Read your longest prompt. If it contains words like CRITICAL, MUST, or NEVER followed by what looks like a control-flow instruction or a race-condition workaround, you have Prompted Architecture. The fix is to move that sentence into code and delete it from the prompt — if behavior gets worse, the prompt was carrying weight it should never have carried.

Look at your memory schema. If you have three or more “memory types” whose columns substantially overlap, you have Vector-Default Memory — or its cousin, Typed-But-Identical Memory. A schema that names six things and stores one thing is telling you the taxonomy was invented before the data.

Run your local dev environment. If it takes more than 60 seconds and requires more than two processes, you may have Premature Distribution. Then look at how many of those processes have more than one producer or one consumer in practice — that’s the real distribution-worthiness check. A broker with one writer and one reader is a queue with a network hop.

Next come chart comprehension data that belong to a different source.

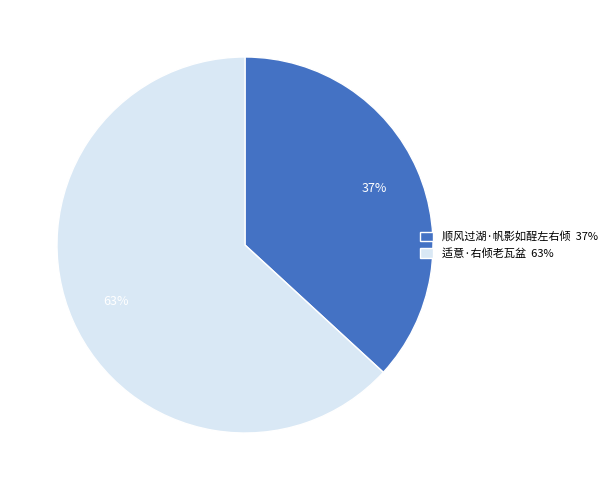

Which category accounts for the majority?

适意·右倾老瓦盆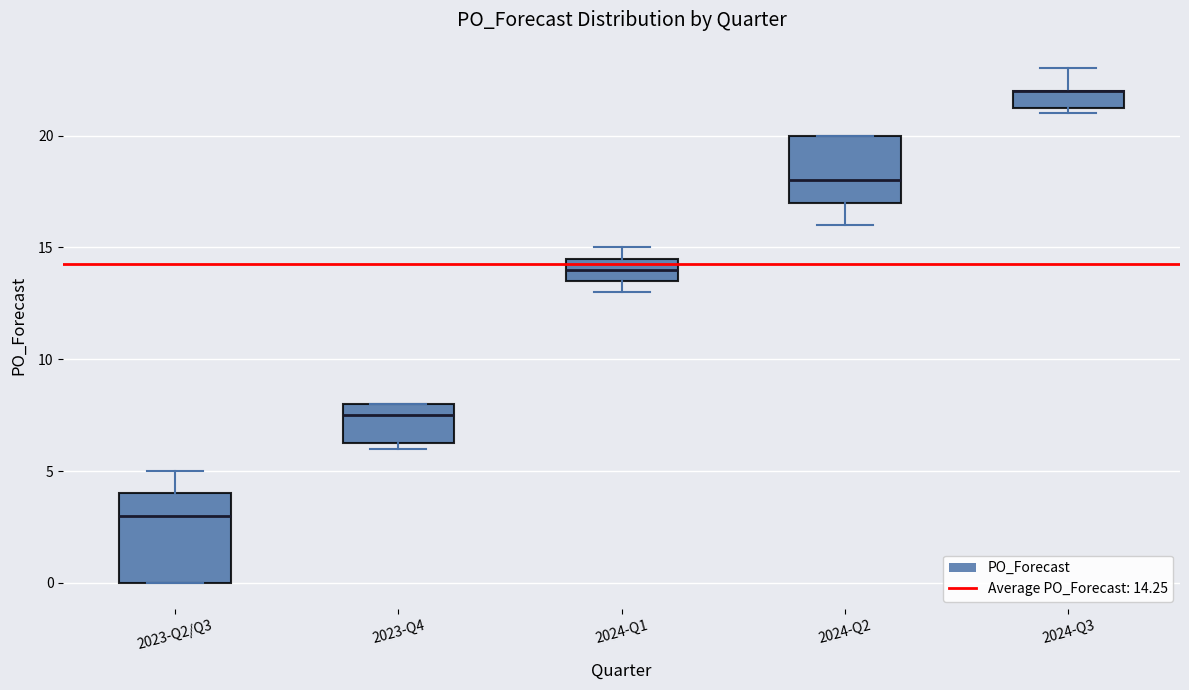

Reading left to right, transcribe this box plot: for each box, give where its median line is, the range the box spans, and where its two whiskers end, as read against the y-axis. The values are not printed on the chart, so give them approximately, as read against the axis.

2023-Q2/Q3: median 3.0, box 0.0 to 4.0, whiskers 0.0 to 5.0
2023-Q4: median 7.5, box 6.5 to 8.0, whiskers 6.0 to 8.0
2024-Q1: median 14.0, box 13.5 to 14.5, whiskers 13.0 to 15.0
2024-Q2: median 18.0, box 17.0 to 20.0, whiskers 16.0 to 20.0
2024-Q3: median 22.0 (drawn on the box's upper edge), box 21.5 to 22.0, whiskers 21.0 to 23.0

Search your codebase for session.metadata or its equivalent. If you have none and your agent has long-running goals or identity, you have Compaction-Vulnerable State. A goal that lives only in a user message will be compacted away — measure it: after 50 turns of natural conversation, ask the agent what its current goal is.

Look at your background-task scheduler. If it fires on wall-clock alone with no input from battery, CPU, or memory state, you have Ungated Background Work. The fix is rarely complex — it’s usually 30 lines of signal-reading code in front of the existing job loop.